### DOCUMENT SEGMENT
Category Reviews

A Week of Funny Notaro Women

What is it about the last name Notaro and hilarity?

On Tuesday, Anne, Boolia and I went to see Laurie Notaro on her book tour to promote her latest work of fiction, Spooky Little Girl. Instead of reading from the book she was promoting, because she feels excerpts out of a novel are awkward, given that if you haven’t started from the beginning, you aren’t familiar with the characters or any of the significant plot points, she read an essay from the non-fiction book she’s currently writing–about the time that she convinced her best friend to dress as Blanche from “What Ever Happened to Baby Jane?” for Halloween, the lies it takes to rent a wheelchair, and how she, dressed as Baby Jane, ended up trying to give the heimlich maneuver to Blanche, whose wheelchair kept trying to escape said heimlich maneuver by rolling all throughout the house and ended up looking like a scene of onscreen abuse brought to life.

### DIRECTION 1
In the post about Laurie Notaro's book tour, what is the title of her latest work of fiction?
### DIRECTION 2
Output the passage of the Laurie Notaro post word for word, from "On Tuesday, Anne, Boolia" up to and including "brought to life.".
### DIRECTION 3
Go on with the post about Laurie Notaro's book tour, picking up right after its last sentence.

### Items from a data source
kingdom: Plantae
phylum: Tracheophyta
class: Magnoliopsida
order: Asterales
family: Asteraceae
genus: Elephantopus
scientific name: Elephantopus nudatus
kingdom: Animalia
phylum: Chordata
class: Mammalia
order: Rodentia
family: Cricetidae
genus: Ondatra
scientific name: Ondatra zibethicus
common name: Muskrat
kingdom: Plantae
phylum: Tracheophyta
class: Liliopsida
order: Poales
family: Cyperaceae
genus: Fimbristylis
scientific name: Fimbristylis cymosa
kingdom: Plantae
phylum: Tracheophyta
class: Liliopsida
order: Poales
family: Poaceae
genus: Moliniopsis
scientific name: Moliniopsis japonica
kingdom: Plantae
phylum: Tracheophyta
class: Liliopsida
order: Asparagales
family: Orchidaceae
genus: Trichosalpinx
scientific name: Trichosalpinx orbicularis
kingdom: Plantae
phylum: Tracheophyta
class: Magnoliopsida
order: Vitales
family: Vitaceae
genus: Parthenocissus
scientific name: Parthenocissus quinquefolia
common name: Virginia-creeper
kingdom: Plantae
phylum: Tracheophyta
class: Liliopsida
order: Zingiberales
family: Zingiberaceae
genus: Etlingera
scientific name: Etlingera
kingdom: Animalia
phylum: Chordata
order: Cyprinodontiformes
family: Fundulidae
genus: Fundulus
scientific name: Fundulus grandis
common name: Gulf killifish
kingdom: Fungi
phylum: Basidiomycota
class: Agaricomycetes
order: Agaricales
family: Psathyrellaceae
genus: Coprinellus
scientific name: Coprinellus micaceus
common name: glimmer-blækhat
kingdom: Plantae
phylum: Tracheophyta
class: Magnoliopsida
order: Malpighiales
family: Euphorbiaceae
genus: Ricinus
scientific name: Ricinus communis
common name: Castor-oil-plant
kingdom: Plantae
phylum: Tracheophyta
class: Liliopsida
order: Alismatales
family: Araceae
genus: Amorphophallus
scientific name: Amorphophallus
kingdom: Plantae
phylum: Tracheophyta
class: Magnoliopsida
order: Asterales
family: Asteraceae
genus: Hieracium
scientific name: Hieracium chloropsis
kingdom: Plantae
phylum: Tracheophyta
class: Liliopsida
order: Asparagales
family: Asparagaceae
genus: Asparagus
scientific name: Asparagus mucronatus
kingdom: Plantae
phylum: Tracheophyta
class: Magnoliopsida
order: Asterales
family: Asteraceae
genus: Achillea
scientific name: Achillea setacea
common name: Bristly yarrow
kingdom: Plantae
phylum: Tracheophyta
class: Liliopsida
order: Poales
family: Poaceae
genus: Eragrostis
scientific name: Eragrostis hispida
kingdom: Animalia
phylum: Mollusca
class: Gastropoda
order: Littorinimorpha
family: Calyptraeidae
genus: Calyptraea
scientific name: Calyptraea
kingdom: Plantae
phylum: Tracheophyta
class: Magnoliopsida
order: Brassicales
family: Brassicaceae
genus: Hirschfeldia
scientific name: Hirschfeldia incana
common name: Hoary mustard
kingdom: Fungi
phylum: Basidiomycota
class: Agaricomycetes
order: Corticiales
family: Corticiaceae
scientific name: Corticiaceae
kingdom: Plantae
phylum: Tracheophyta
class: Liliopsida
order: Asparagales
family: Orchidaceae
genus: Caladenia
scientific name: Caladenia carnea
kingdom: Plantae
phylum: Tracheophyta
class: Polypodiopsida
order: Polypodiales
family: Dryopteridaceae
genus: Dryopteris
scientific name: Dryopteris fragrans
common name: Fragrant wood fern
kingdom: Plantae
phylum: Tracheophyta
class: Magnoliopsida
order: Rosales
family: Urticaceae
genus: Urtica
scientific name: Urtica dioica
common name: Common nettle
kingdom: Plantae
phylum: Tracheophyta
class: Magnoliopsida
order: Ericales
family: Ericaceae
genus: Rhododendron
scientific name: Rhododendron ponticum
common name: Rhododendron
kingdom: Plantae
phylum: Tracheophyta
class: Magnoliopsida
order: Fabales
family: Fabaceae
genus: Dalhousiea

### RESULT 1
Spooky Little Girl

### RESULT 2
On Tuesday, Anne, Boolia and I went to see Laurie Notaro on her book tour to promote her latest work of fiction, Spooky Little Girl. Instead of reading from the book she was promoting, because she feels excerpts out of a novel are awkward, given that if you haven’t started from the beginning, you aren’t familiar with the characters or any of the significant plot points, she read an essay from the non-fiction book she’s currently writing–about the time that she convinced her best friend to dress as Blanche from “What Ever Happened to Baby Jane?” for Halloween, the lies it takes to rent a wheelchair, and how she, dressed as Baby Jane, ended up trying to give the heimlich maneuver to Blanche, whose wheelchair kept trying to escape said heimlich maneuver by rolling all throughout the house and ended up looking like a scene of onscreen abuse brought to life.

### RESULT 3
Not familiar with Laurie Notaro? Here is an excerpt from “Autobiography of a Fat Bride”:

“It’s not you!” he shouts one last time. “It’s me!” That’s enough to make me stop dead in my tracks. “Really?” I ask as I spin around. “Are you sure it’s you? Because that would make my day, just knowing that it was YOU and NOT ME, especially after I caught you in the middle of an escape attempt. Is it you? Is it really you, Ben?” “Well, I guess it’s me a little bit,” he stammers as Dog Girl peeks an eye out from behind the purple curtains as one of her hair ornaments chimes. “But, well, if you really want to know, I’d say that yeah, it’s mostly you.” “Mostly me?” I reply. “It’s mostly me that’s forced you into this scene from Children of the Cornrow? God, it looks like Stevie Wonder and Bo Derek jumped you in an alley and gang-braided you!” He stands quiet for a moment, thinking, then nods his head. “Actually, it’s pretty much all you,” he adds with a sigh. “I don’t think it’s me at all. No, no, it’s you. All you. It’s not me, because the feeling I’m getting in my chakras is that it’s definitely you.”

 

As if I needed confirmation. I’ve seen that play It’s Not You, It’s Me before, and as a matter of fact, I’ve played the lead in that scenario since before I had boobs.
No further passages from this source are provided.